Third year Ansley Topchick said most people don’t realize how demanding the skills needed to compete in cheer are.
“We practice just as much as other sports, it is physically demanding,” Topchick said.
“We’re doing so much stuff that is just tough on the body. We compete at a high level, which I know a lot of sports do. I think cheerleading is even more intense because other sports maybe get a season of ten games, we get one go at two minutes and 30 seconds. So we really just have to know that we are putting our best foot forward when the time comes.”
Competitive cheer differs from other sports because its season is all year round. The squad starts their practices right after their tryouts in May and continues their performances throughout USF’s regular fall and spring season athletics. However, their most critical practice period is November-January when the nationals is held.

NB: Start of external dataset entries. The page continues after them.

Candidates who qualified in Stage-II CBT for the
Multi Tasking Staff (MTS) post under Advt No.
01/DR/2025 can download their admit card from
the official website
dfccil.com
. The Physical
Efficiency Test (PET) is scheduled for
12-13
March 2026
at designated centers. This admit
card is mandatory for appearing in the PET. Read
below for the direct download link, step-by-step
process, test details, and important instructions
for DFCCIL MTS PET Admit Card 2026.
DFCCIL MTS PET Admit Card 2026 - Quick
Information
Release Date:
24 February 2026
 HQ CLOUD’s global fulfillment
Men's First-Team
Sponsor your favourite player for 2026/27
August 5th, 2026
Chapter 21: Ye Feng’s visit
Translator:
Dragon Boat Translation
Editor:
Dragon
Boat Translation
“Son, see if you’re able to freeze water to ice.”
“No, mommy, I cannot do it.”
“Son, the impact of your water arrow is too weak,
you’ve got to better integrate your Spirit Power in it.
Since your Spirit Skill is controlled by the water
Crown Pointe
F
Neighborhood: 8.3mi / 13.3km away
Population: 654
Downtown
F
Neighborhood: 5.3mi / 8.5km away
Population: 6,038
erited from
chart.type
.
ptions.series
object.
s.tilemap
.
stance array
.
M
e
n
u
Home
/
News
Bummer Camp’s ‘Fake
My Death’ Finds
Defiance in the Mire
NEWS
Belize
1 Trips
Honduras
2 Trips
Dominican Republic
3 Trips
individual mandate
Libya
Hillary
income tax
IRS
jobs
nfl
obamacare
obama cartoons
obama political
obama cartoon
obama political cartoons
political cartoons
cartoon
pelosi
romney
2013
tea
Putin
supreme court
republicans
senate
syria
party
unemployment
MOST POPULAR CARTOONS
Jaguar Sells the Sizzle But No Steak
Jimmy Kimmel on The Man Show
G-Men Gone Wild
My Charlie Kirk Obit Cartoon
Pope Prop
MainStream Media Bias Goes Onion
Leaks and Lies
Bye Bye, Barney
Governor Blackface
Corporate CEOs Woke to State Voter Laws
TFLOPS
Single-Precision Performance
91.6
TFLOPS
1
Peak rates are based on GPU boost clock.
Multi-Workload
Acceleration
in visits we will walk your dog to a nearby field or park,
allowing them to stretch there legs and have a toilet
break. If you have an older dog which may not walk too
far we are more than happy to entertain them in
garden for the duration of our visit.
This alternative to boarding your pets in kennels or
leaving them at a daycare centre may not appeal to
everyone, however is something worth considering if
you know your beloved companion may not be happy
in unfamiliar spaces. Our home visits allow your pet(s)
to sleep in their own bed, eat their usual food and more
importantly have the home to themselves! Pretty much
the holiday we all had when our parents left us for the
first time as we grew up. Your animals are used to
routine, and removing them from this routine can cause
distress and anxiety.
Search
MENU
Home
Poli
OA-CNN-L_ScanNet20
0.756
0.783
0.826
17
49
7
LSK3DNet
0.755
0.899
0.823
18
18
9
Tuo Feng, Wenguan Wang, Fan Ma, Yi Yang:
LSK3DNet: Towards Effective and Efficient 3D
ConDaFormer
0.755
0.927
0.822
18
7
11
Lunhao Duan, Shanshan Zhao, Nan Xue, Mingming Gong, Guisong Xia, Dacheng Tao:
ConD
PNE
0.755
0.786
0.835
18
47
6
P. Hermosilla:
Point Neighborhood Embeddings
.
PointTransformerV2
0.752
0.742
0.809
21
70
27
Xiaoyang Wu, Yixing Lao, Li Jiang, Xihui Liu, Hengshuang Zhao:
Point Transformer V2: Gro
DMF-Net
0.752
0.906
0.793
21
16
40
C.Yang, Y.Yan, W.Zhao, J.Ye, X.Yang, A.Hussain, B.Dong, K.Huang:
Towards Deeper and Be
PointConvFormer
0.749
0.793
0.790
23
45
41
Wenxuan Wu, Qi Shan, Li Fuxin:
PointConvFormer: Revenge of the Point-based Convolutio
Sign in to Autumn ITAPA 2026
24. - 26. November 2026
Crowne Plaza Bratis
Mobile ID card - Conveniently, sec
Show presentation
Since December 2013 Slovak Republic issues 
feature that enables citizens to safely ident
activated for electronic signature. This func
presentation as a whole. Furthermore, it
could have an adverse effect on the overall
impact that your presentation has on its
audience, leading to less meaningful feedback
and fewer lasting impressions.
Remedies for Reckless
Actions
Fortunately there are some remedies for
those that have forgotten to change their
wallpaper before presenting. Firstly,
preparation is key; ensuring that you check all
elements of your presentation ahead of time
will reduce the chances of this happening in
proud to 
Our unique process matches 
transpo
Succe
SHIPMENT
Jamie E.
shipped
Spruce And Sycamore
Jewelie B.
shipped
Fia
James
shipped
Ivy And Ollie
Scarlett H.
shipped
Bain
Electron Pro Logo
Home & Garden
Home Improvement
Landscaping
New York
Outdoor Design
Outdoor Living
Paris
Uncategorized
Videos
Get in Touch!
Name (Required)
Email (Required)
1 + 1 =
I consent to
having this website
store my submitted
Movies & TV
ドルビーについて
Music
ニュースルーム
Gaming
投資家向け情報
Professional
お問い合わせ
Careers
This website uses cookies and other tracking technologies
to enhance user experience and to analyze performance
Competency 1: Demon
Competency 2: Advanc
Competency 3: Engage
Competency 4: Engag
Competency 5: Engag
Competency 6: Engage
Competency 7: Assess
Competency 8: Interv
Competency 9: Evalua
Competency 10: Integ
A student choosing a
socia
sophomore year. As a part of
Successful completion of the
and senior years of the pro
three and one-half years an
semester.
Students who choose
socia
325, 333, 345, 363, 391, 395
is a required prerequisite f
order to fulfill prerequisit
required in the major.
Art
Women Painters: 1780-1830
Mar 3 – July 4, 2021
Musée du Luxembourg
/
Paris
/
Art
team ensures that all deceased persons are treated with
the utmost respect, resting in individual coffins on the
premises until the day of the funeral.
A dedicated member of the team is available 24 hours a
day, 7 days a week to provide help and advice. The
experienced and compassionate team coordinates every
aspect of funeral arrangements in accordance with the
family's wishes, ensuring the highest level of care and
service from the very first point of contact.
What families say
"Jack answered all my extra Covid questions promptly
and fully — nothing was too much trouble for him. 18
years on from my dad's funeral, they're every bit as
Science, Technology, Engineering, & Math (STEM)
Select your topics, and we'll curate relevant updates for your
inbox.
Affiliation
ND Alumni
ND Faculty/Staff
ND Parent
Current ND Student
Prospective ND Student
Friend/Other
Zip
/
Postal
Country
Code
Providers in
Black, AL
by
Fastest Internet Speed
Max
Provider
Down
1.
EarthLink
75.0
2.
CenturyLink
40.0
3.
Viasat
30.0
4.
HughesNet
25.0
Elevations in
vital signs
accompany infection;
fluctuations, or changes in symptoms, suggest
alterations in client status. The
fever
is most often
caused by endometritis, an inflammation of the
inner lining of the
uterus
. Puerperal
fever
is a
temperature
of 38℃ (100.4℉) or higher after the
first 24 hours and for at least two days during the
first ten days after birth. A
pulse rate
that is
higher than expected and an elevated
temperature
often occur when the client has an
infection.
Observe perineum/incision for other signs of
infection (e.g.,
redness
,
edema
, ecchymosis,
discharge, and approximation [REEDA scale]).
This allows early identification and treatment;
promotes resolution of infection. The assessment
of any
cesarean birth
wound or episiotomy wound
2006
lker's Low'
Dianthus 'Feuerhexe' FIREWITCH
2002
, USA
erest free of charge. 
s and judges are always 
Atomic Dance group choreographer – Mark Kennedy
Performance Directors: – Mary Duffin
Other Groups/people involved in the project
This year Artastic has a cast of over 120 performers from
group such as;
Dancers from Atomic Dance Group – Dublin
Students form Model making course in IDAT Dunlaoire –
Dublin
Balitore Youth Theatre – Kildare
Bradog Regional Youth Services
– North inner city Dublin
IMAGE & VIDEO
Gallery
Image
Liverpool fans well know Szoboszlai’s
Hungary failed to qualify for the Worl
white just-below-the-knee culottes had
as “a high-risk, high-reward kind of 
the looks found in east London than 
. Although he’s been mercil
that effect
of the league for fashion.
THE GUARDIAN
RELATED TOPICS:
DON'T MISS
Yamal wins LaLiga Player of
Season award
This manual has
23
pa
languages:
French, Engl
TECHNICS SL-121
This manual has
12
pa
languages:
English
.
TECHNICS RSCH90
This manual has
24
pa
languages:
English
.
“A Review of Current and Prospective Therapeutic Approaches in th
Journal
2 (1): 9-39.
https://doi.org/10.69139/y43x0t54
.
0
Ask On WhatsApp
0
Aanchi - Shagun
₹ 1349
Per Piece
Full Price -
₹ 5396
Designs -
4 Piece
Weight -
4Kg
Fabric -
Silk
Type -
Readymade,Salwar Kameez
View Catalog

During November, the Bulls are practicing every day on top of appearing in the last bit of football season. When December rolls around, they are on the mat every day, twice a day in addition to cheering on both men’s and women’s basketball teams.
Coach Gillian Guadagnino said they practiced 56 hours in a seven day period when the competition date was getting closer.
“There is a lot of pressure coming from last year,” Guadagnino said. “[But] we focus on pursuing a national championship, not defending a national championship. The amount of physical and mental demand that it takes to just dial in and be completely focused…the demand it takes just to dial in and remind them that only these 20 people on these nine mats matter.”
Of the 20 members on the cheer team, six of are freshmen. Long practices and leadership skills are vital to performing a solid routine onto the mat with a large group of first-years.
Guadagnino spoke highly of junior Erica Scarborough’s ability to lead and captivate the team with her natural born charisma.
“She’s a natural born leader,” Guadagnino said. “They listen to her, she rallies behind them [and] motivates them. She’s just an amazing person.”
Scarborough said her coach is her main inspiration as she is the backbone of their strong team.
“She embodies the person I want to be both on and off the mat,” Scarborough said. “She just empowers confidence, energy and wants to be the best version of herself every day. I try to embody her as much as I can and it really helped my confidence and it helped me lead others to have that same confidence.”
South Florida’s award-winning coach taught the mantra of “grit, growth and glory” to the team this season.
Their grit represented the hard practices, the growth in seeing improvement made them eager to attack their routine and then both of those allowed them to see the glory in the end.
And that glory was worth it, especially to Topchick.
“I am speechless. It’s been three days and I still feel like I am on cloud nine…I’m not really sure if it can be [put into] any words,” Topchick said. “This has been like a dream so it’s been pretty awesome.”
After being asked how proud Guadagnino was of her team, she got emotional.
“I’m not really sure [that] it can be any words,” Guadagnino said. “This has been like a dream.”
“They’ve worked tirelessly [and] support other programs. For them to be able to keep up academics, work 56 hours in one week and still support other teams, it’s just an awesome place to be.”